Marais de Herb Kebbel près de Sparta, Ontario/David McLachlan

Marais de Herb Kebbel près de Sparta, Ontario/
David McLachlan

Objectif
Le Plan conjoint des habitats de l’Est de l’Ontario (PCHE-ON) du Plan nord-américain de gestion de la sauvagine (PNAGS) est un partenariat fondé sur la collaboration de partenaires gouvernementaux et non gouvernementaux coordonné conjointement par le ministère des Richesses naturelles et des Forêts de l’Ontario et le Service canadien de la faune d’Environnement et Changement climatique Canada de la région de l’Ontario. Le PCHE-ON est essentiellement axé sur la conservation de l’habitat des oiseaux migrateurs, tout particulièrement les milieux humides et habitats associés. Les partenaires du PCHE-ON sont subventionnés par de nombreuses sources, y compris l’United States Fish and Wildlife Service, Environnement et Changement climatique Canada et Habitat faunique Canada.

Buts

Bien que la sauvagine et ses habitats demeurent une priorité important pour le PCHE-ON, on prévoit également de consacrer des efforts à protéger l’habitat des oiseaux de rivage, des oiseaux aquatiques et des oiseaux terrestres détérminé en vertu de l’Initiative de conservation des oiseaux de l’Amérique du Nord (ICOAN). Des mesures de conservation particulières visant l’habitat de tous les oiseaux seront mises en œuvre lorsque les stratégies pour les régions de conservation des oiseaux seront terminées et que des ressources deviendront disponibles.
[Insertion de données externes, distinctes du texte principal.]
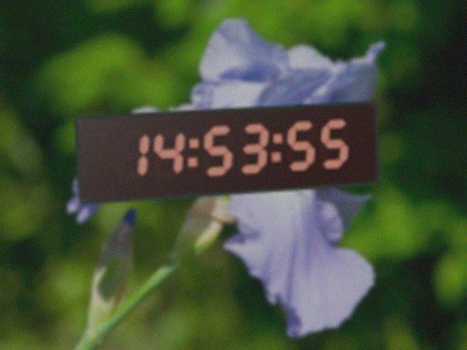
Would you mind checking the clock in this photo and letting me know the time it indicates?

  • Protéger et restaurer l’intégrité écologique et la fonction biologique des habitats de grande qualité afin de maintenir et/ou d’augmenter les populations de sauvagine indigènes et d’autres oiseaux
  • Promouvoir des utilisations des paysages écologiquement saines et durables qui répondent aux besoins des oiseaux, d’autres espèces sauvages et des personnes
  • Promouvoir et renforcer les liens entre les autres plans conjoints des habitats et des espèces, les organismes gouvernementaux, les organisations non gouvernementales, l’industrie, les propriétaires fonciers et les individus au profit de la conservation de l’habitat

Investissement

Depuis 1989, plus de 158 millions de dollars ont été investis dans le PCHE-ON afin de conserver et d’augmenter la productivité d’un grand nombre de milieux humides prioritaires du PNAGS. Le United States Fish and Wildlife Service et de nombreux gouvernements des États aux États-Unis faisant partie de la voie migratoire de l’Atlantique et du Mississippi, ainsi que de nombreuses organisations, associations, entreprises et personnes qui sont propriétaires fonciers, ont effectué d’importantes contributions en espèces ou en nature à l’appui des objectifs du PCHE-ON.

Protection et restauration de l’habitat

Depuis 1989, les partenaires ont mis en œuvre des activités de préservation de l’habitat qui ont entraîné la protection de plus de 400 000 hectares de milieux humides et d’habitats associés en Ontario. Au cours de cette même période, plus de 190 000 hectares de milieux humides dégradées ont été améliorés et restaurés dans l’ensemble de la province.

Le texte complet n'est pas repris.